L’appartenenza dell’opera alla mano dello stesso Cima da Conegliano, invece, viene confermata non solo dal livello artistico dell’opera, ma anche dalla storia della commissione del quadro da parte del convento dei carmelitani di Venezia (Scuola di Sant’Alberto di Trapani, fondata nel 1401), narrata nel XVII e nel XVIII secolo da Marco Boschini, Anton Maria Zanetti e Maria Federici. Il frate carmelitano raffigurato nel quadro, secondo Humfrey (1988), sarebbe Sant’Alberto di Trapani.
Il primo a menzionare il quadro del Museo Puškin è Boschini: «Nel Capitolo, una tauola con nostro Signore, deposto dalla Croce nelle braccia della Vergine Maria, con le Marie, San Giouanni, San Nicodemo, San Simeone: opera di Battista da Conegliano» (Boschini 1664).

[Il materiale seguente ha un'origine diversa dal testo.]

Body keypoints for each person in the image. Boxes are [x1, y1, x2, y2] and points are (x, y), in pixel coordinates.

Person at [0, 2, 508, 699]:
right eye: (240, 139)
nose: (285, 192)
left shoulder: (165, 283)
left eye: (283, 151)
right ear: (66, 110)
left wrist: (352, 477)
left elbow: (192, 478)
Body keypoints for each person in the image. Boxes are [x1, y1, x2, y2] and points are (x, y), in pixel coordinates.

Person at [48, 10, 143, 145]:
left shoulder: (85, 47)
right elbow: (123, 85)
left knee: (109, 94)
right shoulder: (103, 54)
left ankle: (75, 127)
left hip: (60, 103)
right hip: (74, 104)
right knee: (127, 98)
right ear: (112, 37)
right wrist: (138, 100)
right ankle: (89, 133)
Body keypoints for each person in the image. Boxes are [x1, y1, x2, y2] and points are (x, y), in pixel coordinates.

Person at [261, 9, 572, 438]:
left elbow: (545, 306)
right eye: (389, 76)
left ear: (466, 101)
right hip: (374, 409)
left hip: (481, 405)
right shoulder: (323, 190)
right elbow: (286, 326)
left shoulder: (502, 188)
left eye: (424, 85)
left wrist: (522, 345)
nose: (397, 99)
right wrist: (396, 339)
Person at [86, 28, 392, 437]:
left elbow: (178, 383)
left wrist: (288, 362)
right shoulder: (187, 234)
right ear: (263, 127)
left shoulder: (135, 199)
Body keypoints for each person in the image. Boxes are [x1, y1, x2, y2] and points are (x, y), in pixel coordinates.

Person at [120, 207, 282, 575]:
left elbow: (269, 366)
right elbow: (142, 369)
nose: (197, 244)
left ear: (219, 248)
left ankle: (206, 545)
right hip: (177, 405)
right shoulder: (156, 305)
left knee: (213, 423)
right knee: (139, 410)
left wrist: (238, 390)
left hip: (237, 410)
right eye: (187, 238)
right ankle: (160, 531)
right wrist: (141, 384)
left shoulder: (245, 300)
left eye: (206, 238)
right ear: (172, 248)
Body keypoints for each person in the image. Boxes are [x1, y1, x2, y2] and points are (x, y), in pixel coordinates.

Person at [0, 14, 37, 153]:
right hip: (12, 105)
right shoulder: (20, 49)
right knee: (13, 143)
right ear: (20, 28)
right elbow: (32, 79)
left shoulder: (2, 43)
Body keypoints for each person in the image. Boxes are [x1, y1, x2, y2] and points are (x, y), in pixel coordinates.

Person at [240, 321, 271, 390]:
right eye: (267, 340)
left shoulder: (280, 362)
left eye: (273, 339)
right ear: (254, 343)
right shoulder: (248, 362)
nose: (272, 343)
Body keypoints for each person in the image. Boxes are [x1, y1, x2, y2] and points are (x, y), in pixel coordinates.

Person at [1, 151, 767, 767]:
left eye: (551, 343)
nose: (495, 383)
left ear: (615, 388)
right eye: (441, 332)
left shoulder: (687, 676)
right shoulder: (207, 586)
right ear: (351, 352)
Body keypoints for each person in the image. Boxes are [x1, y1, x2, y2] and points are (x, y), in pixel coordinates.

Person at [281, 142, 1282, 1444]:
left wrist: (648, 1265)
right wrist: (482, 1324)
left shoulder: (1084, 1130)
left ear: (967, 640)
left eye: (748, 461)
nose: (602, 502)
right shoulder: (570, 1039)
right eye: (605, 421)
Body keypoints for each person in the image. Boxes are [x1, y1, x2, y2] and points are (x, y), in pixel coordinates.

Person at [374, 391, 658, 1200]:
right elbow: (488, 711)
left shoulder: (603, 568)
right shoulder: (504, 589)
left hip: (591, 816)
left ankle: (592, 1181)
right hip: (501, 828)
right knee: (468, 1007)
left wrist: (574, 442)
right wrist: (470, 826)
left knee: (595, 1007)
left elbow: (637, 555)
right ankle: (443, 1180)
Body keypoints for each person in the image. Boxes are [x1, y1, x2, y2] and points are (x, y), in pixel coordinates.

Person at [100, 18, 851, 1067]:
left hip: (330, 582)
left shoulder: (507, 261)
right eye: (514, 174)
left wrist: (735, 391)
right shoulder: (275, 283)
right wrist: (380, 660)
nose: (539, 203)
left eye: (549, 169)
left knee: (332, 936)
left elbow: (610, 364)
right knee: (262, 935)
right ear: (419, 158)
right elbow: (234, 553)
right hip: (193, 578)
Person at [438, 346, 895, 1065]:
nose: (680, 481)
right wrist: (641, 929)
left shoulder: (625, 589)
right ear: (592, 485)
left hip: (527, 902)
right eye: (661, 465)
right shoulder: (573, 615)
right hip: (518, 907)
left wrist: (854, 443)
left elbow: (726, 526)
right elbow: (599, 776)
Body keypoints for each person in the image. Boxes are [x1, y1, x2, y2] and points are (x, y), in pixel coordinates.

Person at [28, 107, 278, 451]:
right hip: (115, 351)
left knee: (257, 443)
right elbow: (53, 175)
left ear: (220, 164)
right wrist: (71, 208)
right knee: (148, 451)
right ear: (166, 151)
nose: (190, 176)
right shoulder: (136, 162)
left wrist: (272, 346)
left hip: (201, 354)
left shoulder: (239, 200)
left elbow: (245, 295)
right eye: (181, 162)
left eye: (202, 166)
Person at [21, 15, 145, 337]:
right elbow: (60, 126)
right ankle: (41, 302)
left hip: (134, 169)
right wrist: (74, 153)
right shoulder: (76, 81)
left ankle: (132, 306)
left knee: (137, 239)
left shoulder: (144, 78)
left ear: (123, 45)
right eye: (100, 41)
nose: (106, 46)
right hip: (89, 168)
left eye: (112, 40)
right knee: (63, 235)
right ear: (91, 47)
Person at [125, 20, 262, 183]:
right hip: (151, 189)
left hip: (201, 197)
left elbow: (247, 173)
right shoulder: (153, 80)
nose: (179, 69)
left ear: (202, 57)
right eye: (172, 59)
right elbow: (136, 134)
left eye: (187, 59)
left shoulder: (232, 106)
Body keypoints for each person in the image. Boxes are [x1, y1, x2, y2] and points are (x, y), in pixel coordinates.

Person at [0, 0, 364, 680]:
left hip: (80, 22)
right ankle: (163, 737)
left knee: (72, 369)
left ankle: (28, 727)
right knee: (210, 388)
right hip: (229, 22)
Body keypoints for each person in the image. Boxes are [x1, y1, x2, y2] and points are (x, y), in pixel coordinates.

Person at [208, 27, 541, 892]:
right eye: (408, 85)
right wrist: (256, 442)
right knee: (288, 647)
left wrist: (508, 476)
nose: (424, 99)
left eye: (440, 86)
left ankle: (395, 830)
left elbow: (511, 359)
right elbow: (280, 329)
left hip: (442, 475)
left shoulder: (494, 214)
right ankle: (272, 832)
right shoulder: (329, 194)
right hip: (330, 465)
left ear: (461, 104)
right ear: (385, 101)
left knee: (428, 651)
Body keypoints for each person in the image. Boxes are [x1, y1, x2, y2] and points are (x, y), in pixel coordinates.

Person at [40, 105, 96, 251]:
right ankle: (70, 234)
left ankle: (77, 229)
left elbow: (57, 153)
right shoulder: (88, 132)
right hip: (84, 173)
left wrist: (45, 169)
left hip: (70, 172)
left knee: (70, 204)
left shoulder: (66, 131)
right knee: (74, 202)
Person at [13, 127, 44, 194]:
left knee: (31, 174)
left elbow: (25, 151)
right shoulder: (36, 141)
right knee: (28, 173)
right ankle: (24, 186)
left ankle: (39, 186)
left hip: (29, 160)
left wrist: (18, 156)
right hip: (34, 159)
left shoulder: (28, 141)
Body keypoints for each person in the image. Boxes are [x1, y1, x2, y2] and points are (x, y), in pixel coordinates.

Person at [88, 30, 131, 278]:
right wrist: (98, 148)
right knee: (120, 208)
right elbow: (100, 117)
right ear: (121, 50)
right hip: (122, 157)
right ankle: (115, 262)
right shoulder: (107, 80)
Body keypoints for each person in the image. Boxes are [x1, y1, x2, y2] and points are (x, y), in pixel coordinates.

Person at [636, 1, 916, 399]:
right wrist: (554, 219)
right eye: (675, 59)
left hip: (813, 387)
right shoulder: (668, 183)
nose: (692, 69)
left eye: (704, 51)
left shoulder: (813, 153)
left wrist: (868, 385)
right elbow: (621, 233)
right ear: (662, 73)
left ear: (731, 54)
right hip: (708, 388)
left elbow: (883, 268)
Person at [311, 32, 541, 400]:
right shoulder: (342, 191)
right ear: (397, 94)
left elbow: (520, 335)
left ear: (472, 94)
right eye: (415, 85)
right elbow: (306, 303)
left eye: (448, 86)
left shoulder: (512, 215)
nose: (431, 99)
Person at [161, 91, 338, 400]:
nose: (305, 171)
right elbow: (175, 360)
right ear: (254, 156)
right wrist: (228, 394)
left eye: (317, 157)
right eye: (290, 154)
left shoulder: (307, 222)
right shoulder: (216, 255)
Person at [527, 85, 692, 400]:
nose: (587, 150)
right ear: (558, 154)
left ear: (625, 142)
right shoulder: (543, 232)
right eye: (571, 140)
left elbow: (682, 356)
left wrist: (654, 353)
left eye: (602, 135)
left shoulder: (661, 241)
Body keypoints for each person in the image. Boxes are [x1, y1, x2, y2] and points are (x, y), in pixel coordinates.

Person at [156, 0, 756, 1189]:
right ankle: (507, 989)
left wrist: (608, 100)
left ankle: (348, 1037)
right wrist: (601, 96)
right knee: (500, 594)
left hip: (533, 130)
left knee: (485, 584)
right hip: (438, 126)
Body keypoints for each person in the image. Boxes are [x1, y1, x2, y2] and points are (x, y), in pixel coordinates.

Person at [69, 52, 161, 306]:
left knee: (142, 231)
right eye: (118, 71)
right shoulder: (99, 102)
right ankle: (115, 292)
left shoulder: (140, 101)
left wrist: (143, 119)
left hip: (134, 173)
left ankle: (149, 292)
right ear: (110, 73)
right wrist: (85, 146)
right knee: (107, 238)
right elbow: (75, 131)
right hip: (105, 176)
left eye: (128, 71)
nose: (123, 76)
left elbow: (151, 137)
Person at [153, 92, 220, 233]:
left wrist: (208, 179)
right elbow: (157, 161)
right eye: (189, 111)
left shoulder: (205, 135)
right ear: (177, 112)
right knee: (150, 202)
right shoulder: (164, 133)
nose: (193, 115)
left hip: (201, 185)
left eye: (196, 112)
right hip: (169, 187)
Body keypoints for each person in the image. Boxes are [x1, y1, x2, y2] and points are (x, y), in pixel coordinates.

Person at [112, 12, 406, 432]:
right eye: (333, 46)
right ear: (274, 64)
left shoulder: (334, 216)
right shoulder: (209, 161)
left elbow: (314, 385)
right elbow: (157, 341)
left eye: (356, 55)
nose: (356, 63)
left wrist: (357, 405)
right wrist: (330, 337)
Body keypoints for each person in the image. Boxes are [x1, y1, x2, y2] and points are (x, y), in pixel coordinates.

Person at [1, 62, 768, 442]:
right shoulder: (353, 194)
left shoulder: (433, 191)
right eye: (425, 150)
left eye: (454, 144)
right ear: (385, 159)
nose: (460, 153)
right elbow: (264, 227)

Un secolo dopo, ne offre una descrizione Zanetti: «Nel Convento de Carmini sotto primo chiostro conservasi una tavola di questo con Cristo morto in seno alla Madre, con le Marie, ed altri Santi» (Zanetti 1771).
Un’ultima volta, il dipinto viene ricordato da Federici: «...nel Capitolo dei Frati Religiosi la deposizione di Gesù Cristo dalla Croce nelle braccia di Maria, con le S. Donne, S. Giovanni, Nicodemo e Simone Cireneo ...» (Federici 1803).
Il motivo dominante nella composizione è il tema della croce. Cima assimila l’esperienza di Giovanni Bellini, nella cui opera i temi della Crocifissione e del Compianto funebre avevano trovato ampio sviluppo, esercitando un influsso sul formarsi di una ben precisa tradizione iconografica nell’ambito della pittura veneziana. Nel primo caso la croce con il Crocifisso domina sul paesaggio deserto circostante, mentre nel secondo la composizione presenta un gruppo di figure ritratte solo parzialmente, che piangono Cristo morto al centro. Nell’opera della collezione del Museo Puškin, per la prima volta Cima da Conegliano unisce insieme questi due tipi di raffigurazione e conferisce così al tema del Compianto un nuovo accento monumentale, rispondente al carattere della pala d’altare. Adolfo Venturi (1915) è stato il primo a richiamare l’attenzione sul legame tra il gruppo di figure della composizione moscovita e la tradizione della scultura emiliana in terracotta del XIV secolo. Humfrey (1983) mette in rilievo la somiglianza tra la testa di Giuseppe d’Arimatea e il san Sebastiano della pala d’altare a lui dedicata, dipinta nel 1507 per la chiesa di San Giovanni Crisostomo a Venezia. Come variante del «Compianto», alcuni studiosi citano un quadro della Galleria Estense di Modena (107 × 135; Cima da Conegliano 1962, N. 20, ill. 23). Questa ipotesi, a mio parere non acettabile, è sostenuta da vari autori. In primo luogo, il quadro di Modena, dove il gruppo di figure è rappresentato sullo sfondo del sepolcro, si collega a un altro momento della storia evangelica; in secondo luogo, venne dipinto per una commitenza privata, e non come pala d’altare; infine, dal punto di vista stilistico rispecchia un’altra fase nell’evoluzione artistica del maestro (Markova 1994).
Nel catalogo manoscritto di pittura italiana, conservato negli archivi dell’Ermitage, Liphart (1928) asseriva che il quadro era stato dipinto intorno al 1505. Nella bibliografia scientifica più recente compaiono datazioni diverse: Соletti (1959), lo attribuiva all’ultimo decennio del XV secolo; Hadeln (Tieme-Becker 1912), Fiocco (1912), Pallucchini (1944; 1962; 1980) lo ritenevano del 1505 circa; Burckhardt (1905), Berenson (1919; 1936; 1957), Lazarev (Lasareff 1957), lo datavano intorno al 1510, e questa datazione sembra la più corretta.